Cedric Dockery wears hand-me downs from the mission. Part of his house was torched by a fire last week. He raises his hand and requests that the class pray for Greg Louganis the day after the Olympic diver hit his head twirling off the high-dive in Seoul. Mrs. Reinhardt assents her chin and complies, praying ardently for a man with tainted blood.
There is DARE and there is BOOK-IT. There is learning how to just say no and there is learning how to properly install a filmy, oval-centered diskette into the classroom Apple. The thick white-handles of the soccer goal in Logan Field is stapled into an earth littered with golden sheafs; leaves skirting, dancing, swirling into a thick spool; the dance of time.
Your best friend's name is Patrick. He lives down the street from your sister's friend Shannon, a little cul-de-sac called Downs Circle. His father is a professor at Bradley and in mid-august, the two of you staddled the thick pedals of your BMX's across campus hurtling water balloons at college girls who worship the sun with their cinnamon skin, poofy hair scrunched in side-pony tails in bikinis flanked by boom boxes.
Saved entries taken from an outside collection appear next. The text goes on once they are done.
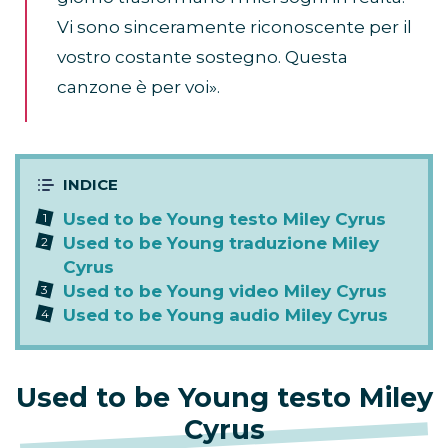
Vi sono sinceramente riconoscente per il
vostro costante sostegno. Questa
canzone è per voi».
Used to be Young testo Miley Cyrus
Used to be Young traduzione Miley
Cyrus
Used to be Young video Miley Cyrus
Used to be Young audio Miley Cyrus
Used to be Young testo Miley
Cyrus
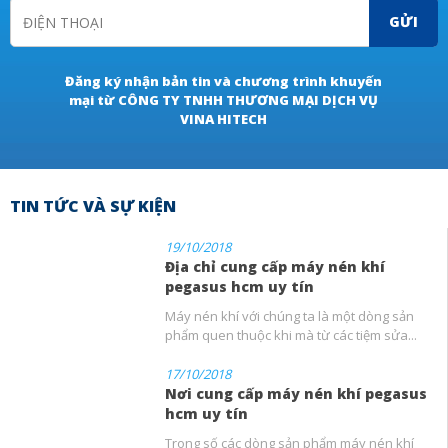
GỬI
Đăng ký nhận bản tin và chương trình khuyến
mại từ CÔNG TY TNHH THƯƠNG MẠI DỊCH VỤ
VINA HITECH
TIN TỨC VÀ SỰ KIỆN
19/10/2018
Địa chỉ cung cấp máy nén khí
pegasus hcm uy tín
Máy nén khí với chúng ta là một dòng sản
phẩm quen thuộc khi mà từ các tiệm sửa...
17/10/2018
Nơi cung cấp máy nén khí pegasus
hcm uy tín
Trong số các dòng sản phẩm máy nén khí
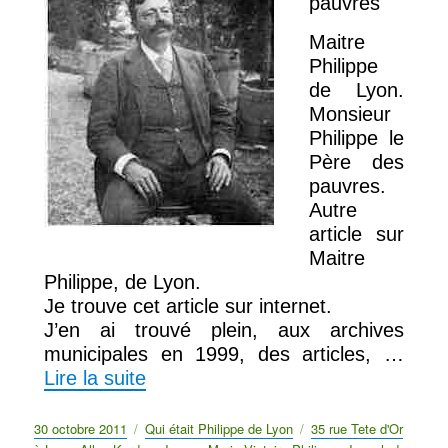
pauvres
Maitre
Philippe
de Lyon.
Monsieur
Philippe le
Père des
pauvres.
Autre
article sur
Maitre
Philippe, de Lyon.
Je trouve cet article sur internet.
J’en ai trouvé plein, aux archives
municipales en 1999, des articles, …
Lire la suite
Publié
30 octobre 2011
Catégories
Qui était Philippe de Lyon
Étiquettes
35 rue Tete d'Or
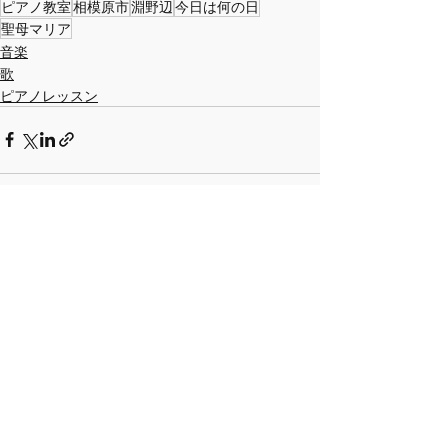
ピアノ教室
相模原市
淵野辺
今日は何の日
聖母マリア
音楽
歌
ピアノレッスン
最新記事
すべて表示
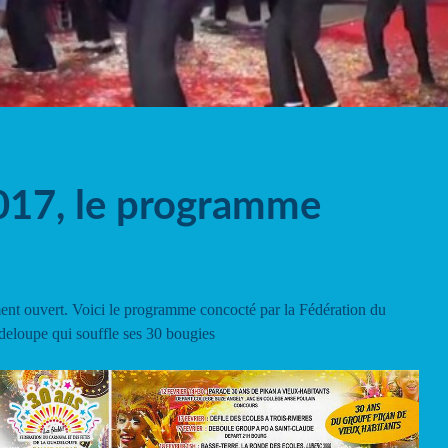
017, le programme
ment ouvert. Voici le programme concocté par la Fédération du
deloupe qui souffle ses 30 bougies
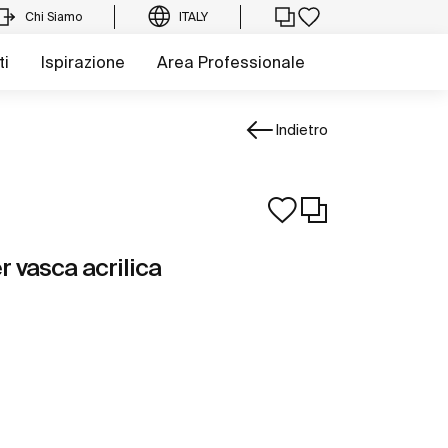
Chi Siamo
ITALY
ti
Ispirazione
Area Professionale
Indietro
r vasca acrilica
After school you follow Patrick into the woods behind Heading Avenue. Patrick fires up a cigarette he filched from his mother's pocketbook earlier in the week. You take turns firing his BB gun at posum's dangling upside down from dead-tooth limbs. You skip rocks into the orange-rust that slivers through the SKIPPER, where the names of heavy metal bands who purportedly worship satan are spray-painted on the gravel siding, next to expired initials of high-school couples.
"Some day V.B" Patrick tells you. "We'll be shooting the shit down here and we'll find a body of someone really famous and then we'll get allot of cash for it and be set for life." Patricks says, between copious drags.
"Some day V.B., it'll just be the two of us. And everything will be alright."
The two of you marshal the bb gun back and forth between your grasp. The sun is a heavy nerf-orange nucelar glow that burns almost 100 million miles above your heads. Burns and burns and then when it finally sets you realize that everything it once gave life to is no longer here.